4 - Creation is not taking place now, so far as can be observed. Therefore, it was
accomplished sometime in the past, and thus is inaccessible to the scientific method.
5 - If evolution is taking place today, it operates too slowly to be measured, and, therefore
is limited to scientific hypothesis rather than laws. Evolution theory, however, as a
purely biological theorem, seems to be strongly supported by scientific data and
emphasizes genetic changes but should not be confused with evolutionism which is about
hypothesis on genetic improvements.
6 – Another complication is a philosophical one. Science uses an inductive approach
while the so called scientific creationism uses a deductive model borrowed from a
religious approach and consequently difficult to achieve scientific objectivity. The
Christian however, should not be troubled by the conflict between science and religion
and should not shy away from its responsibility to unfold creation via the scientific
method even when it may apparently contradict what we may understand concerning
some cosmological issues. We should not forget the spirit of freedom brought about by
the reformation and follow the words of N. Carpenter (1622): “I am free, I am bound to
nobody’s word, except by those inspired by God; if I oppose these in the least degree, I
beseech God to forgive me my audacity of judgment, as I have been moved not so much
by longing for some opinion of my own as by my love for the freedom of science.”
7 – Finally, due to the transcendence of the matter, comparison of purely scientific
models on the question of origins can generate non-objectivity in the debate. The
question of the origins transcends science. We need a cosmological (theological) model.

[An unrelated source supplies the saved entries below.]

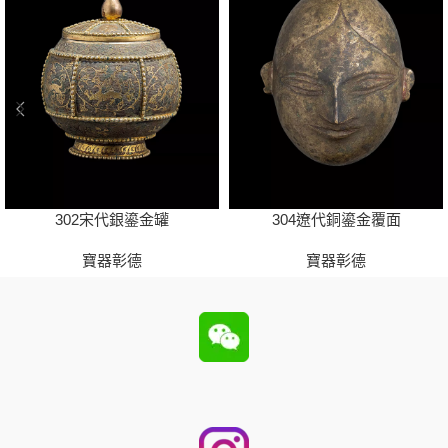
302宋代銀鎏金罐
304遼代銅鎏金覆面
寶器彰德
寶器彰德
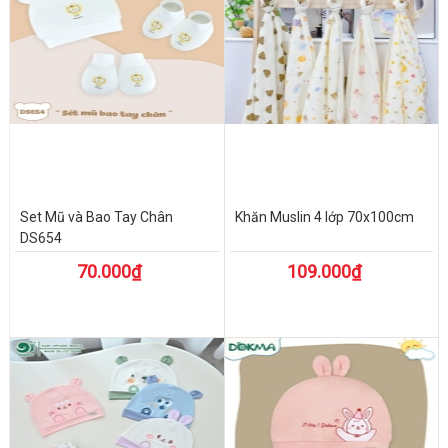
Set Mũ và Bao Tay Chân
Khăn Muslin 4 lớp 70x100cm
DS654
70.000₫
109.000₫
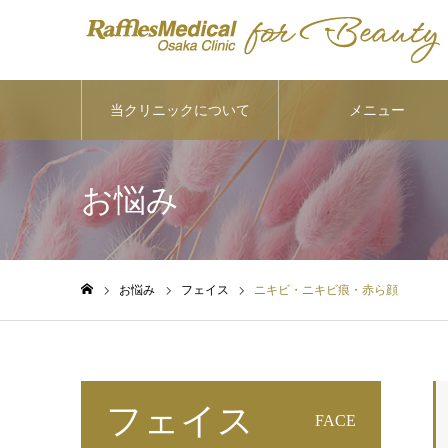
当クリニックについて
メニュー
お悩み
お悩み
フェイス
ニキビ・ニキビ痕・赤ら顔
ホーム
フェイス
FACE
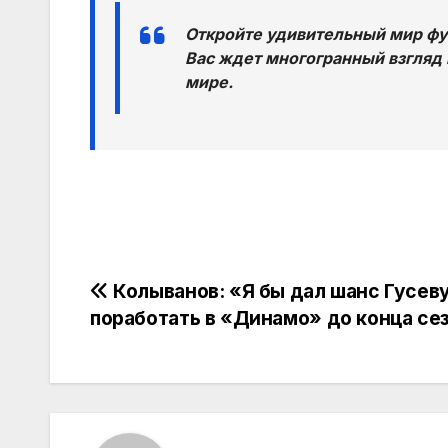
Откройте удивительный мир фут
Вас ждет многогранный взгляд 
мире.
Навигация
Колыванов: «Я бы дал шанс Гусев
поработать в «Динамо» до конца се
по
записям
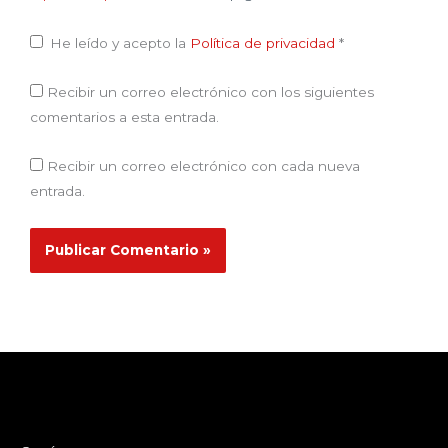
He leído y acepto la
Política de privacidad
*
Recibir un correo electrónico con los siguientes
comentarios a esta entrada.
Recibir un correo electrónico con cada nueva
entrada.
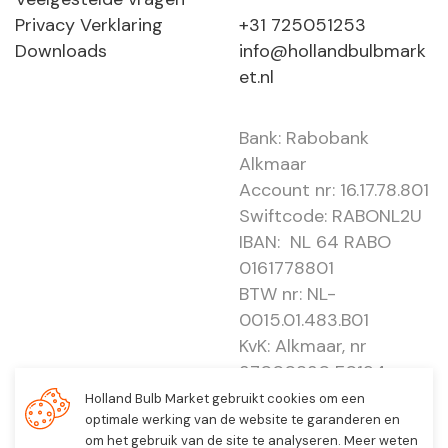
Privacy Verklaring
+31 725051253
Downloads
info@hollandbulbmark
et.nl
Bank: Rabobank
Alkmaar
Account nr: 16.17.78.801
Swiftcode: RABONL2U
IBAN: NL 64 RABO
0161778801
BTW nr: NL-
0015.01.483.B01
KvK: Alkmaar, nr
37000830 E0194 -
EBO 505
Holland Bulb Market gebruikt cookies om een
optimale werking van de website te garanderen en
om het gebruik van de site te analyseren. Meer weten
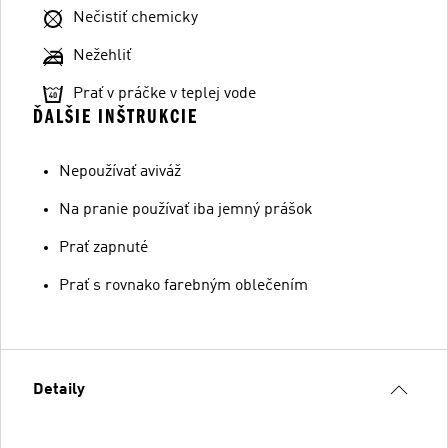
Nečistiť chemicky
Nežehliť
Prať v práčke v teplej vode
ĎALŠIE INŠTRUKCIE
Nepoužívať aviváž
Na pranie používať iba jemný prášok
Prať zapnuté
Prať s rovnako farebným oblečením
Detaily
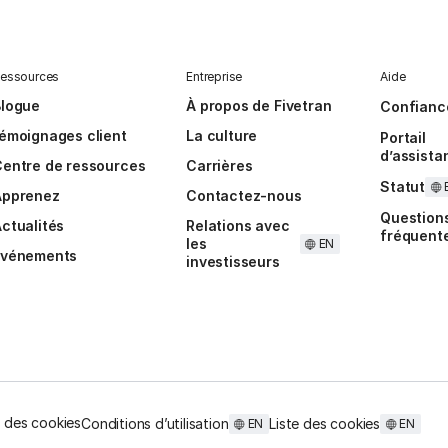
essources
Entreprise
Aide
Blogue
À propos de Fivetran
Confianc
émoignages client
La culture
Portail
d’assista
entre de ressources
Carrières
Statut
Apprenez
Contactez-nous
Question
ctualités
Relations avec
fréquent
les
EN
Événements
investisseurs
 des cookies
Conditions d’utilisation
Liste des cookies
EN
EN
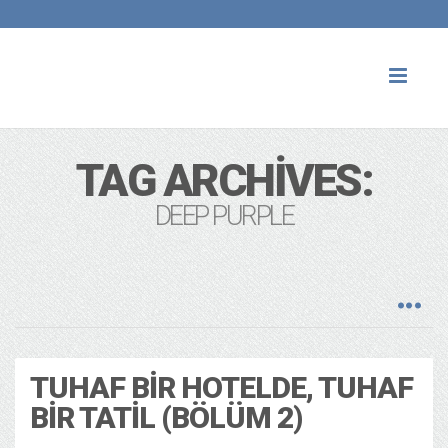
Toggl
naviga
TAG ARCHIVES:
DEEP PURPLE
TUHAF BIR HOTELDE, TUHAF
BIR TATIL (BÖLÜM 2)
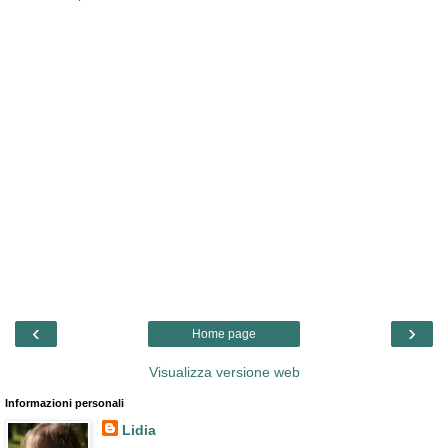
‹
›
Home page
Visualizza versione web
Informazioni personali
Lidia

C.S. Lewis helps us on this score by pointing to the limitations of science and encourages
us to focus on the big picture: “Christian theology can fit in science, art morality, etc.
The scientific point of view cannot fit in any of these, not even science itself.”
Therefore, there should be no contradiction in accepting evolution as a biology theory
and at the same resisting the idea that reason has evolved out of instinct, virtue out of
complexes, civilization out of savagery, and poetry out of erotic howls.